# New Audi Ad



## Z4 Steve (Jan 6, 2007)

Patrick said:


> I was just trying to pull your chain, French hater.
> 
> Finland is a terrible place. If it is not freezing cold here with ice everywhere, it is a steaming peat bog that is infested with large mosquitos. No one should ever come here and we don't like foreigners.
> 
> .


Now I know why my Grandmother left Finland and I thought it was because of the Soviet occupation after the Winter War.


----------



## Patrick (Dec 23, 2001)

Z4 Steve said:


> Now I know why my Grandmother left Finland and I thought it was because of the Soviet occupation after the Winter War.


I have added you to the ban log. You actually lasted longer than I thought you would. It is probably best that you never discovered the political science forum before being banished.

And back on topic (or something).

Finland was never occupied after the Winter, or Continuation War.

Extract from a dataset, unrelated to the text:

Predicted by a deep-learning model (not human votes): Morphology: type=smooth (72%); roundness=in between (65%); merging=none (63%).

From your attached image, do note the number of Ryssät that fell fighting against Finland.

If you come here with a red star on your hat, things will go badly for you. 

Have a nice day, Steve.

.


----------



## vexed (Dec 22, 2001)

Patrick said:


> I was just trying to pull your chain, French hater.
> 
> Finland is a terrible place. If it is not freezing cold here with ice everywhere, it is a steaming peat bog that is infested with large mosquitos. No one should ever come here and we don't like foreigners.
> 
> .


And the crayfish farms. Not a pretty picture.


----------



## Patrick (Dec 23, 2001)

vexed said:


> And the crayfish farms. Not a pretty picture.

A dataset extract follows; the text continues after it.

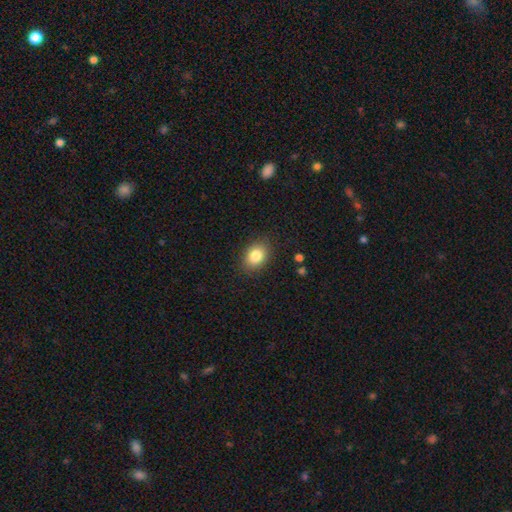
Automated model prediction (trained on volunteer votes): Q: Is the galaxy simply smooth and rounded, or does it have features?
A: smooth — 84%.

My wife (the crayfish farmer in our family) takes offense to that comment! :yikes:

.


----------



## vexed (Dec 22, 2001)

Patrick said:


> My wife (the crayfish farmer in our family) takes offense to that comment! :yikes:
> 
> .


No offense meant towards your wife, she has to endure so much as it is.


----------



## Patrick (Dec 23, 2001)

vexed said:


> No offense meant towards your wife, she has to endure so much as it is.


True. :eeps:

.


----------



## e46Christian (Feb 27, 2003)

Patrick said:


> Does she know that the TT is made in France, by French people? :dunno:
> 
> .


OT, but didn't Loeb win Rally Finland this year? :eeps:


----------



## swchang (Oct 5, 2003)

Part 2 is out...


----------



## robb01 (Oct 24, 2008)

pintnight said:


> Wait for part 2.


It's finally out! Check it out ......Even I was waiting for it for a long time


----------



## vocalthought (May 5, 2008)

Smart babes like bimmer drivers.


----------



## brkf (May 26, 2003)

These are inane. Apparently trying for anything intelligent or interesting is beyond Audi?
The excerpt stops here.